When people asked her mom, Gail McFarland, if she worried for her daughter’s safety, McFarland had a prepared response. In her home hangs the image of a ship at sea, with the quote, “A ship in harbor is safe, but that is not what ships are built for.”
“To do something significant in this world, you might also have do something dangerous,” McFarland said.
Iraq
Arriving at a holding station in Kuwait, Sanders still had no idea where she was headed. Then, at the American base in the Iraqi province of Kirkuk, her superiors approached her.
“Sanders, we’ve got a special mission for you. You’re going on a detachment.”
She and a team of six others were sent to a South Korean base two hours north. From there, they visited shelters for women running away from their families ““ bad situations, abusive husbands or arranged marriages.
The shelters were illegal. If the women were found, they would be killed, Sanders said.
The soldiers delivered essentials. Toothpaste, toothbrushes, socks, toys for kids.
Sanders thought the women were brave. They thought the same of her.
“It was really a chance to connect with women who didn’t know that they could be this powerful, this independent,” Sanders said. “And wear pants, too.”
In the war zone, inspiration went hand in hand with trauma.
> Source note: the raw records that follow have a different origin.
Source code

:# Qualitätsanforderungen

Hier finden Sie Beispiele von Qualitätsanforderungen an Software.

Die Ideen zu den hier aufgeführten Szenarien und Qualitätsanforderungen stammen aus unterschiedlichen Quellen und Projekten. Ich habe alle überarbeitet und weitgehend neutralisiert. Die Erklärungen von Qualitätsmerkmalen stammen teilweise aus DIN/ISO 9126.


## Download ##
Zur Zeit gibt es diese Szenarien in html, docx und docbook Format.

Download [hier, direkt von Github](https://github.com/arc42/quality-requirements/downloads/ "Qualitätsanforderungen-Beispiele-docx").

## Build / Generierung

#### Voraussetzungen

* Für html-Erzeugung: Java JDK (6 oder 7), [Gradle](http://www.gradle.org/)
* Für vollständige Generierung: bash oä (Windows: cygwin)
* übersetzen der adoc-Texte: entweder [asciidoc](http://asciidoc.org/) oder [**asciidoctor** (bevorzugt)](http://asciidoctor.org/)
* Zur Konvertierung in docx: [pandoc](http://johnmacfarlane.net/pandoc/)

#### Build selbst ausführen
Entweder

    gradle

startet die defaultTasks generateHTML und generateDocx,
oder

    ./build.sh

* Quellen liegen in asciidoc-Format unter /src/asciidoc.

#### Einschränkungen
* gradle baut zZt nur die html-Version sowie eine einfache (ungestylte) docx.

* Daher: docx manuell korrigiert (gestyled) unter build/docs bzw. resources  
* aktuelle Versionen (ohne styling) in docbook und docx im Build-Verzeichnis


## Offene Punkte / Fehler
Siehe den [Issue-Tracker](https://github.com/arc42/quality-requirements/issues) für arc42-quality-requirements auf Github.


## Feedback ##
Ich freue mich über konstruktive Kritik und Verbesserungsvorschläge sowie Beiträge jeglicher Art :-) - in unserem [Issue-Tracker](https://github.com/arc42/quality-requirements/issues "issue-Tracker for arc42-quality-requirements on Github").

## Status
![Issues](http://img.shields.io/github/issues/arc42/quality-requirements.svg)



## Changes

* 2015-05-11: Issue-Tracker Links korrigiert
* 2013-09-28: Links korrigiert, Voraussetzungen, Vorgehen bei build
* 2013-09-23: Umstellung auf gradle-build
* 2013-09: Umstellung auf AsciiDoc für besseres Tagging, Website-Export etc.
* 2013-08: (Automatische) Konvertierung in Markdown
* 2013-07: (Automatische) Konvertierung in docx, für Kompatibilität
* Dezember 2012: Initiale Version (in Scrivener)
With about five weeks left in her deployment, Sanders was on a convoy transporting luggage back to the Kirkuk base.
At the base the soldiers would begin preparations to go home.
But on this trip, the driver of one of the Humvees veered off the road into a steep embankment.
When it rolled over it killed Sgt. Michael Sturdivant, a turret gunner. His teammates called him “Sturdy.”
Sanders had worked with him for 11 months, sharing meals and rooms.
“Until then I really didn’t know what true loss felt like,” she said. “Someone who’s become your best friend, and all of a sudden they’re gone.”
It was the team’s first casualty. Sanders remembers the exact date: Jan. 22, 2008, the same day that actor Heath Ledger died.
The base was also abuzz with news of Ledger. But Sanders did not want to hear it. A civilian later wrote an article asking, “So Heath Ledger died; do you know which soldier died in Iraq today?” The rest of the article was homage to Sturdivent.
“It wasn’t just the day Heath Ledger died,” Sanders said. “It’s the day my best friend died.”
Homecoming
Sanders spent three months living in Kansas, in bad weather, watching “Flavor of Love: Season 3″ and episodes of “America’s Next Top Model.” Grieving.
Then she went to the Dodge dealership. She paid cash for a Dodge Caliber.
The drive back to California took three days.
“I was driving through the highways, the 210, the 118, to the 405,” Sanders said with a smile. “And I knew I was home.”
In Los Angeles, Sanders entered the support network of her family and began to think seriously about her education. She went back to Pierce College, but it was different than before. The war had aged her.
“As much as I wanted to go to football games and join a sorority, I felt like I couldn’t do that because of what I went through,” Sanders said.
But she wanted to pursue higher education, and now she had a way to pay for it. When she saw her UCLA acceptance message online while at a two-week training program in Utah, Sanders jumped around the barracks, screaming with joy.
She took a summer class at UCLA to ease into campus life. Once fall quarter started, she enrolled in the “Boots to Bruins” class and became active with the veteran’s organization.
Veterans Coordinator Kyler Richie said Sanders has been “instrumental” in helping out with activities such as an appearance at Paramount Studios.
But Sanders has one thing left to do. In about five months, Sanders and her unit will be leaving for Afghanistan to work on a women’s empowerment team.
“I don’t feel I can fully let myself fully integrate into college life until I get home from that experience,” Sanders said.
Even with her imminent departure, Sanders said she is more directed than ever before. Her classes at UCLA, from coping mechanisms to geographical knowledge of Afghanistan, will travel with her to her team at the 425th Civil Affairs Battalion in Encino.
In the young faces of her team, she sees herself.
“I want to get them more ready than I was before I was deployed the first time,” Sanders said.